We show that the proposed approach outperforms unsupervised baselines and obtains competitive performance compared to those trained with reinforcement learning. We demonstrate that the proposed approach can generalize to different tasks and environments in a streaming fashion, without explicit rewards or training. We perform extensive experiments in both simulated and real-world environments on two tasks - active object tracking and active action localization.
![cheetah3d frame active object cheetah3d frame active object](https://venturebeat.com/wp-content/uploads/2018/06/iPad-YouTube-Sharing.jpg)
We formulate an energy-based mechanism that combines predictive learning and reactive control to perform active action localization without rewards, which can be sparse or non-existent in real-world environments.
![cheetah3d frame active object cheetah3d frame active object](https://i.stack.imgur.com/7yBqp.jpg)

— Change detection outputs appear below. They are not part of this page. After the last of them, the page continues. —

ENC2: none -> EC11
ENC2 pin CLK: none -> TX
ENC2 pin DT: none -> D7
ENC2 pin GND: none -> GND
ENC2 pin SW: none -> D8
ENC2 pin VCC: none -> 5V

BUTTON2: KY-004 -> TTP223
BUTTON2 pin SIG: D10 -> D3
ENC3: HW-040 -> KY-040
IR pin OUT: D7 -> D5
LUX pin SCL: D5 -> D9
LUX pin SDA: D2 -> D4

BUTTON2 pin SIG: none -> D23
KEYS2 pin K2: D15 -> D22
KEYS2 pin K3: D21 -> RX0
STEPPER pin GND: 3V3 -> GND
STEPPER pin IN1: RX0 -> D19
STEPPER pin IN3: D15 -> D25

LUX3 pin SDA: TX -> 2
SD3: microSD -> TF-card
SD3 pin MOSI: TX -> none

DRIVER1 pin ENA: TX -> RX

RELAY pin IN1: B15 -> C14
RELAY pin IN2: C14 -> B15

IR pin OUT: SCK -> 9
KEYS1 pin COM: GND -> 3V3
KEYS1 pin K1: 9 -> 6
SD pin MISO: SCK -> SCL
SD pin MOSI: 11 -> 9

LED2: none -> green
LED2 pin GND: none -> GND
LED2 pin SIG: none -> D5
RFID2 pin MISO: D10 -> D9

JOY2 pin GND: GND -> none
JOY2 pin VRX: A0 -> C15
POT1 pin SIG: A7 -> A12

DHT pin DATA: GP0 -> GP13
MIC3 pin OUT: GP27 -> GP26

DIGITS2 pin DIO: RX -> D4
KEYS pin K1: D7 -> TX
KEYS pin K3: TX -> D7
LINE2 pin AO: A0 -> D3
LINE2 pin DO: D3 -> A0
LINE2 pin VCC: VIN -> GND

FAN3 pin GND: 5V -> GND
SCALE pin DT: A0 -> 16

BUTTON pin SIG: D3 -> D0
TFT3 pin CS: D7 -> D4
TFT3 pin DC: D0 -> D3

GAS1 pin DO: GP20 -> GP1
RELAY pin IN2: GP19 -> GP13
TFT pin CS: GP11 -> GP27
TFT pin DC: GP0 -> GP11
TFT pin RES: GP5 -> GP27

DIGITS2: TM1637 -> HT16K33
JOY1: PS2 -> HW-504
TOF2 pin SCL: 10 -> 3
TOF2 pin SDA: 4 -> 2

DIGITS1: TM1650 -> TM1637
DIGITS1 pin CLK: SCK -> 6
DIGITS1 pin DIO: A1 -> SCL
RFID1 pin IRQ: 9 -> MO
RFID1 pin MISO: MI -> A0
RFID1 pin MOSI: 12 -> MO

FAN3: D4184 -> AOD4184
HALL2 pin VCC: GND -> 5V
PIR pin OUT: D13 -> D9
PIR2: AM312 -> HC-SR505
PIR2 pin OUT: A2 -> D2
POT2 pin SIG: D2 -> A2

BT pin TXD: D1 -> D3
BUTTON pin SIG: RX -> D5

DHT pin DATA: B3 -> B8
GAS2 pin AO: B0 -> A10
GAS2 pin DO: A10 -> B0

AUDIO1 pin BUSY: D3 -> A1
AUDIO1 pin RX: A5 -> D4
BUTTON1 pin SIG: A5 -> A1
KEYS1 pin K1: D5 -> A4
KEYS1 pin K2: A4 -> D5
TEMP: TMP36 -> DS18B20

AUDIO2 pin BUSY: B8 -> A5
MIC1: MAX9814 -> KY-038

In this work, we tackle the problem of active action localization where the goal is to localize an action while controlling the geometric and physical parameters of an active camera to keep the action in the field of view without training data. They are often restricted by the quality, quantity, and diversity of \textit training data and do not often generalize to out-of-domain samples. Visual event perception tasks such as action localization have primarily focused on supervised learning settings under a static observer, i.e., the camera is static and cannot be controlled by an algorithm. The tracker can even restore tracking once it occasionally loses the target. Moreover, our approach shows a good generalization ability when performing tracking in case of unseen object moving path, object appearance, background and distracting object.
Cheetah3d frame active object manual#
The yielded tracker can automatically pay attention to the most likely object in the initial frame and perform tracking subsequently, not requiring a manual bounding box as initialization. We carry out experiments on the AI research platform ViZDoom. The tracker, regarded as an agent, is trained with the A3C algorithm, where we harness an environment augmentation technique and a customized rewarding function to encourage robust object tracking. Specifically, a ConvNet-LSTM function approximator is adopted, which takes as input only visual observations (i.e., frame sequences) and directly outputs camera motions (e.g., move forward, turn left, etc.). Crucially, these two tasks are tackled in an end-to-end manner via reinforcement learning.
![cheetah3d frame active object cheetah3d frame active object](https://cdn.iphonephotographyschool.com/wp-content/uploads/iPhone-Photo-Composition-21.jpg)
In this paper we propose an active object tracking approach, which provides a tracking solution simultaneously addressing tracking and camera control.